How Genetic Testing Works
Genetic testing for hereditary breast cancer typically involves a blood or saliva sample analyzed for mutations in known risk genes. The approach has shifted in recent years. Older tests focused specifically on BRCA1 and BRCA2, but multigene panel tests that screen dozens of genes at once are now standard. Research from Stanford Medicine found that multigene panels are about twice as likely as BRCA-only tests to identify a disease-associated mutation. They also provide information relevant to other family members who may be unknowing carriers.

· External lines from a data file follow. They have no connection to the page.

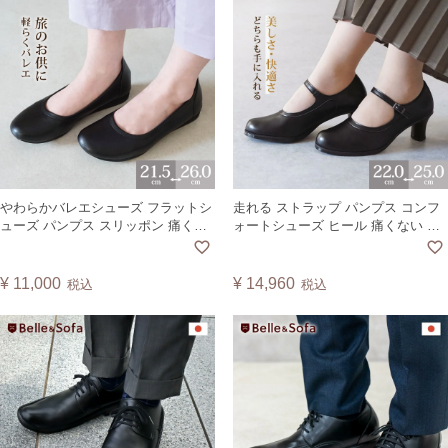
やわらかバレエシューズ フラットシ
走れる ストラップ パンプス コンフ
ューズ パンプス スリッポン 痛くな
ォートシューズ ヒール 痛くない 外
い 歩きやすい 外反母趾 婦人靴 日本
反母趾 通勤 通学 リクルート 冠婚葬
製 PETAL
祭 入学式 卒業式 ゆったり 日本製
OL578【CSF】
¥
11,000
¥
14,960
税込
税込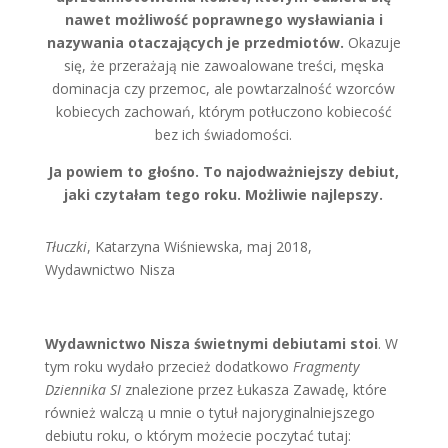
nawet możliwość poprawnego wysławiania i
nazywania otaczających je przedmiotów.
Okazuje
się, że przerażają nie zawoalowane treści, męska
dominacja czy przemoc, ale powtarzalność wzorców
kobiecych zachowań, którym potłuczono kobiecość
bez ich świadomości.
Ja powiem to głośno. To najodważniejszy debiut,
jaki czytałam tego roku. Możliwie najlepszy.
Tłuczki
, Katarzyna Wiśniewska, maj 2018,
Wydawnictwo Nisza
Wydawnictwo Nisza świetnymi debiutami stoi
. W
tym roku wydało przecież dodatkowo
Fragmenty
Dziennika SI
znalezione przez Łukasza Zawadę, które
również walczą u mnie o tytuł najoryginalniejszego
debiutu roku, o którym możecie poczytać tutaj: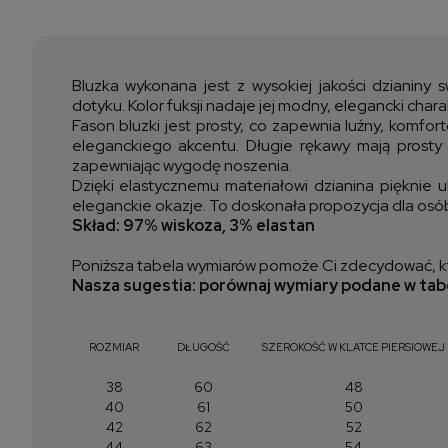
Bluzka wykonana jest z wysokiej jakości dzianiny 
dotyku. Kolor fuksji nadaje jej modny, elegancki chara
Fason bluzki jest prosty, co zapewnia luźny, komfo
eleganckiego akcentu. Długie rękawy mają prosty 
zapewniając wygodę noszenia.
Dzięki elastycznemu materiałowi dzianina pięknie u
eleganckie okazje. To doskonała propozycja dla osó
Skład: 97% wiskoza, 3% elastan
Poniższa tabela wymiarów pomoże Ci zdecydować, kt
Nasza sugestia: porównaj wymiary podane w tabe
ROZMIAR
DŁUGOŚĆ
SZEROKOŚĆ W KLATCE PIERSIOWEJ
38
60
48
40
61
50
42
62
52
44
63
54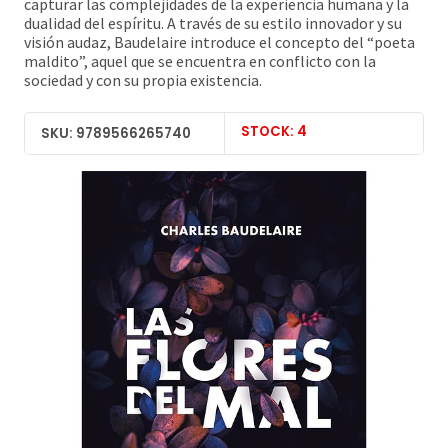
capturar las complejidades de la experiencia humana y la
dualidad del espíritu. A través de su estilo innovador y su
visión audaz, Baudelaire introduce el concepto del “poeta
maldito”, aquel que se encuentra en conflicto con la
sociedad y con su propia existencia.
STOCK: 4
SKU: 9789566265740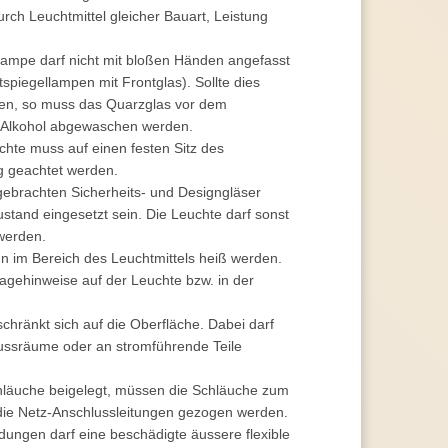
rch Leuchtmittel gleicher Bauart, Leistung
ampe darf nicht mit bloßen Händen angefasst
chtspiegellampen mit Frontglas). Sollte dies
en, so muss das Quarzglas vor dem
t Alkohol abgewaschen werden.
hte muss auf einen festen Sitz des
g geachtet werden.
gebrachten Sicherheits- und Designgläser
tand eingesetzt sein. Die Leuchte darf sonst
werden.
im Bereich des Leuchtmittels heiß werden.
agehinweise auf der Leuchte bzw. in der
chränkt sich auf die Oberfläche. Dabei darf
lussräume oder an stromführende Teile
chläuche beigelegt, müssen die Schläuche zum
ie Netz-Anschlussleitungen gezogen werden.
ungen darf eine beschädigte äussere flexible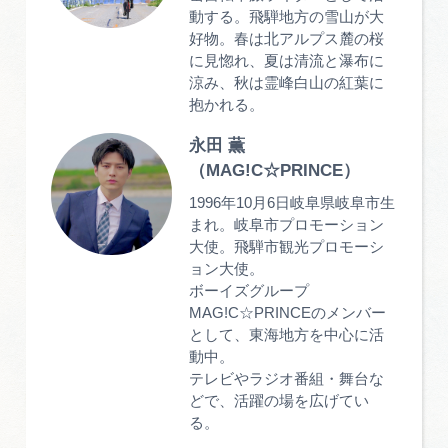
動する。飛騨地方の雪山が大
好物。春は北アルプス麓の桜
に見惚れ、夏は清流と瀑布に
涼み、秋は霊峰白山の紅葉に
抱かれる。
永田 薫
（MAG!C☆PRINCE）
1996年10月6日岐阜県岐阜市生
まれ。岐阜市プロモーション
大使。飛騨市観光プロモーシ
ョン大使。
ボーイズグループ
MAG!C☆PRINCEのメンバー
として、東海地方を中心に活
動中。
テレビやラジオ番組・舞台な
どで、活躍の場を広げてい
る。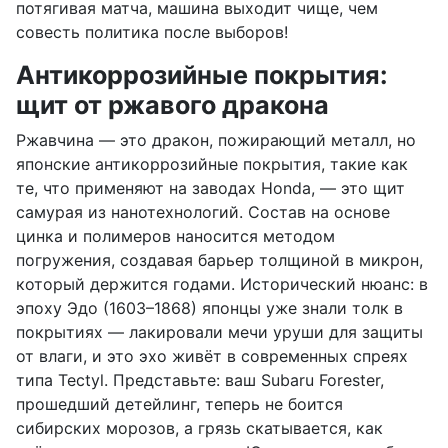
потягивая матча, машина выходит чище, чем
совесть политика после выборов!
Антикоррозийные покрытия:
щит от ржавого дракона
Ржавчина — это дракон, пожирающий металл, но
японские антикоррозийные покрытия, такие как
те, что применяют на заводах Honda, — это щит
самурая из нанотехнологий. Состав на основе
цинка и полимеров наносится методом
погружения, создавая барьер толщиной в микрон,
который держится годами. Исторический нюанс: в
эпоху Эдо (1603–1868) японцы уже знали толк в
покрытиях — лакировали мечи уруши для защиты
от влаги, и это эхо живёт в современных спреях
типа Tectyl. Представьте: ваш Subaru Forester,
прошедший детейлинг, теперь не боится
сибирских морозов, а грязь скатывается, как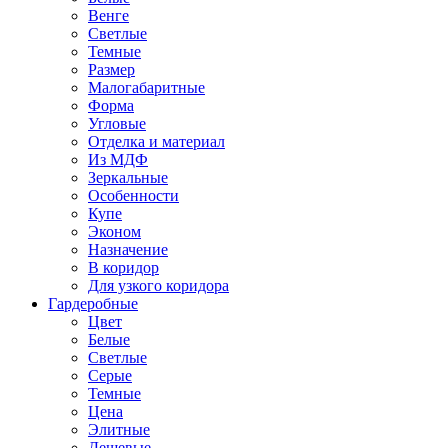
Венге
Светлые
Темные
Размер
Малогабаритные
Форма
Угловые
Отделка и материал
Из МДФ
Зеркальные
Особенности
Купе
Эконом
Назначение
В коридор
Для узкого коридора
Гардеробные
Цвет
Белые
Светлые
Серые
Темные
Цена
Элитные
Дешевые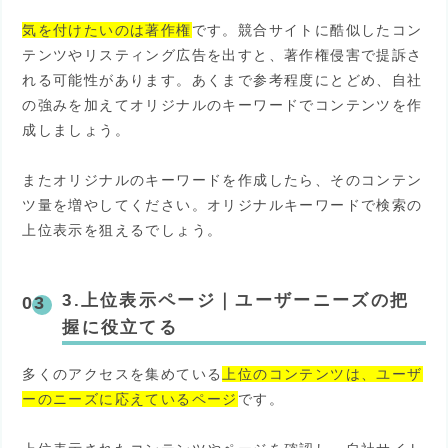
気を付けたいのは著作権
です。競合サイトに酷似したコン
テンツやリスティング広告を出すと、著作権侵害で提訴さ
れる可能性があります。あくまで参考程度にとどめ、自社
の強みを加えてオリジナルのキーワードでコンテンツを作
成しましょう。
またオリジナルのキーワードを作成したら、そのコンテン
ツ量を増やしてください。オリジナルキーワードで検索の
上位表示を狙えるでしょう。
3.上位表示ページ
｜
ユーザーニーズの把
握に役立てる
多くのアクセスを集めている
上位のコンテンツは、ユーザ
ーのニーズに応えているページ
です。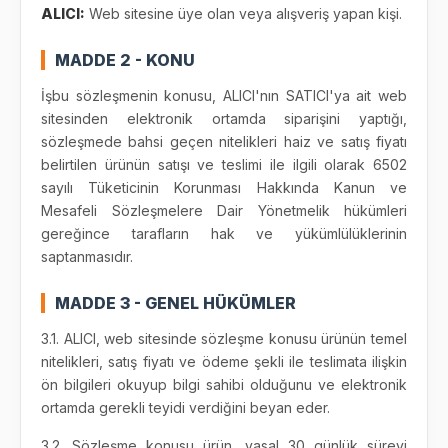
ALICI:
Web sitesine üye olan veya alışveriş yapan kişi.
MADDE 2 - KONU
İşbu sözleşmenin konusu, ALICI'nın SATICI'ya ait web
sitesinden elektronik ortamda siparişini yaptığı,
sözleşmede bahsi geçen nitelikleri haiz ve satış fiyatı
belirtilen ürünün satışı ve teslimi ile ilgili olarak 6502
sayılı Tüketicinin Korunması Hakkında Kanun ve
Mesafeli Sözleşmelere Dair Yönetmelik hükümleri
gereğince tarafların hak ve yükümlülüklerinin
saptanmasıdır.
MADDE 3 - GENEL HÜKÜMLER
3.1. ALICI, web sitesinde sözleşme konusu ürünün temel
nitelikleri, satış fiyatı ve ödeme şekli ile teslimata ilişkin
ön bilgileri okuyup bilgi sahibi olduğunu ve elektronik
ortamda gerekli teyidi verdiğini beyan eder.
3.2. Sözleşme konusu ürün, yasal 30 günlük süreyi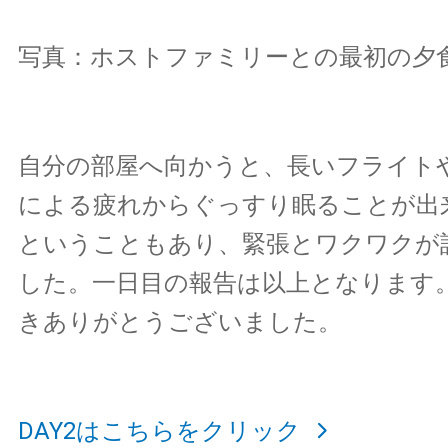
写真：ホストファミリーとの最初の夕
自分の部屋へ向かうと、長いフライト
による疲れからぐっすり眠ることが出
ということもあり、緊張とワクワクが
した。一日目の報告は以上となります
きありがとうございました。
DAY2はこちらをクリック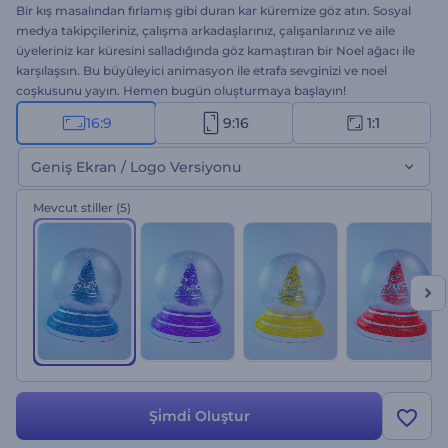
Bir kış masalından fırlamış gibi duran kar küremize göz atın. Sosyal
medya takipçileriniz, çalışma arkadaşlarınız, çalışanlarınız ve aile
üyeleriniz kar küresini salladığında göz kamaştıran bir Noel ağacı ile
karşılaşsın. Bu büyüleyici animasyon ile etrafa sevginizi ve noel
coşkusunu yayın. Hemen bugün oluşturmaya başlayın!
16:9
9:16
1:1
Geniş Ekran / Logo Versiyonu
Mevcut stiller
(5)
Şi̇mdi̇ Oluştur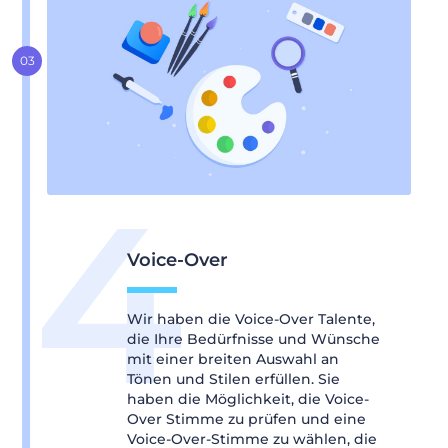
Voice-Over
Wir haben die Voice-Over Talente,
die Ihre Bedürfnisse und Wünsche
mit einer breiten Auswahl an
Tönen und Stilen erfüllen. Sie
haben die Möglichkeit, die Voice-
Over Stimme zu prüfen und eine
Voice-Over-Stimme zu wählen, die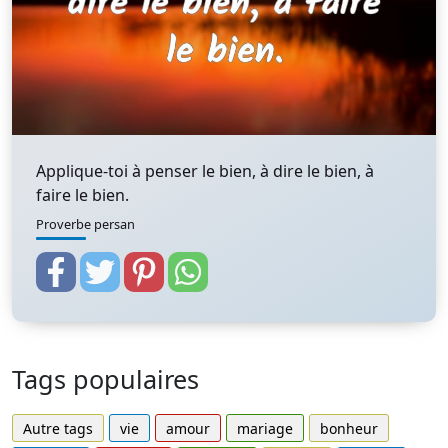
Applique-toi à penser le bien, à dire le bien, à
faire le bien.
Proverbe persan
Tags populaires
Autre tags
vie
amour
mariage
bonheur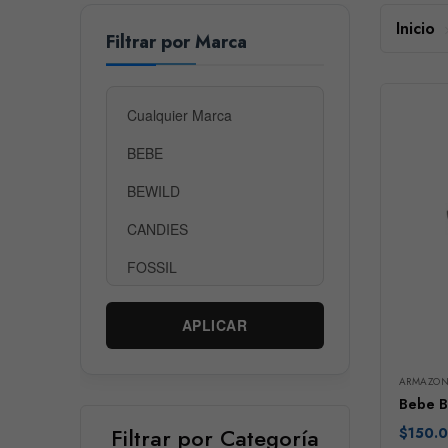
Inicio
Filtrar por Marca
APLICAR
ARMAZON
Bebe 
Filtrar por Categoría
$
150.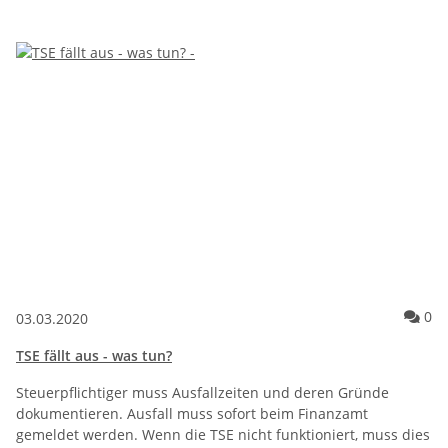
Ko
0
03.03.2020
TSE fällt aus - was tun?
Steuerpflichtiger muss Ausfallzeiten und deren Gründe
dokumentieren. Ausfall muss sofort beim Finanzamt
gemeldet werden. Wenn die TSE nicht funktioniert, muss dies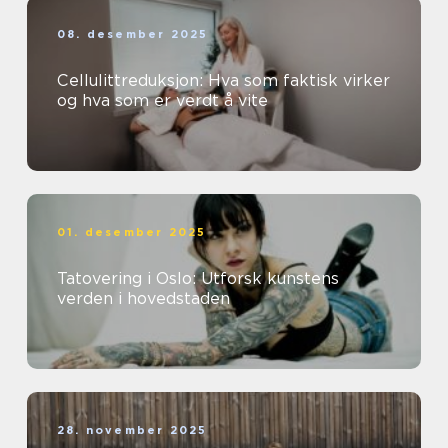
08. desember 2025
Cellulittreduksjon: Hva som faktisk virker
og hva som er verdt å vite
01. desember 2025
Tatovering i Oslo: Utforsk kunstens
verden i hovedstaden
28. november 2025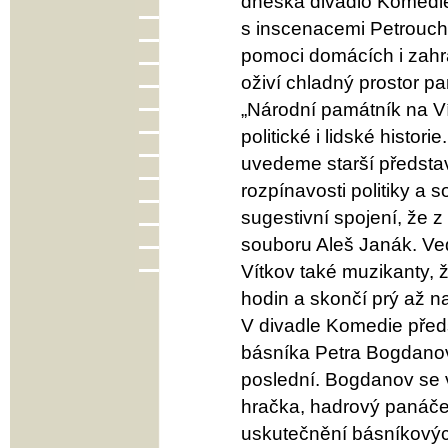
dneška divadlo Komedie
s inscenacemi Petrouch
pomoci domácích i zahra
oživí chladný prostor p
„Národní památník na Vít
politické i lidské histor
uvedeme starší představe
rozpínavosti politiky a 
sugestivní spojení, že z
souboru Aleš Janák. Ve
Vítkov také muzikanty, ž
hodin a skončí prý až n
V divadle Komedie předs
básníka Petra Bogdanova,
poslední. Bogdanov se v
hračka, hadrový panáček
uskutečnění básníkových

Panel testing has trade-offs. It’s more likely to find variants of uncertain significance, meaning a genetic change was detected but scientists don’t yet know whether it actually raises cancer risk. This happens more frequently in people from racial or ethnic minority groups, whose genetic data is underrepresented in research databases. Interpreting panel results also requires genetic counseling expertise that isn’t always immediately available, and panel testing ordered after a cancer diagnosis is sometimes delayed until after surgery, which can limit treatment decisions.
What Carriers Can Do to Reduce Risk
Knowing you carry a mutation opens the door to several risk-reduction strategies. Enhanced screening is the most common starting point. This typically means breast MRIs alternating with mammograms every six months, beginning at a younger age than standard screening guidelines recommend.
For those who want more aggressive prevention, bilateral preventive mastectomy reduces breast cancer risk by at least 95% in women with BRCA1 or BRCA2 mutations. Preventive removal of the ovaries and fallopian tubes is also an option for those at high ovarian cancer risk, and it further reduces breast cancer risk when done before menopause. These are significant decisions that depend on a person’s age, family plans, and individual risk profile.
Preventing Transmission to Children
For carriers who want biological children without passing on the mutation, preimplantation genetic testing is an option. This involves IVF: embryos are created through fertilization outside the body, and each embryo is tested for the specific family mutation before being transferred. Only embryos without the mutation are implanted.
The process is more complex than standard IVF. It requires custom test development for each family’s specific mutation, which can take weeks to months. Genetic counseling is part of the process, and the testing is available for most single-gene conditions, including BRCA1 and BRCA2 mutations. It’s not guaranteed to work in every situation, and it adds cost and time to an already demanding fertility process, but it gives carriers the option of having children who won’t face the same elevated risk.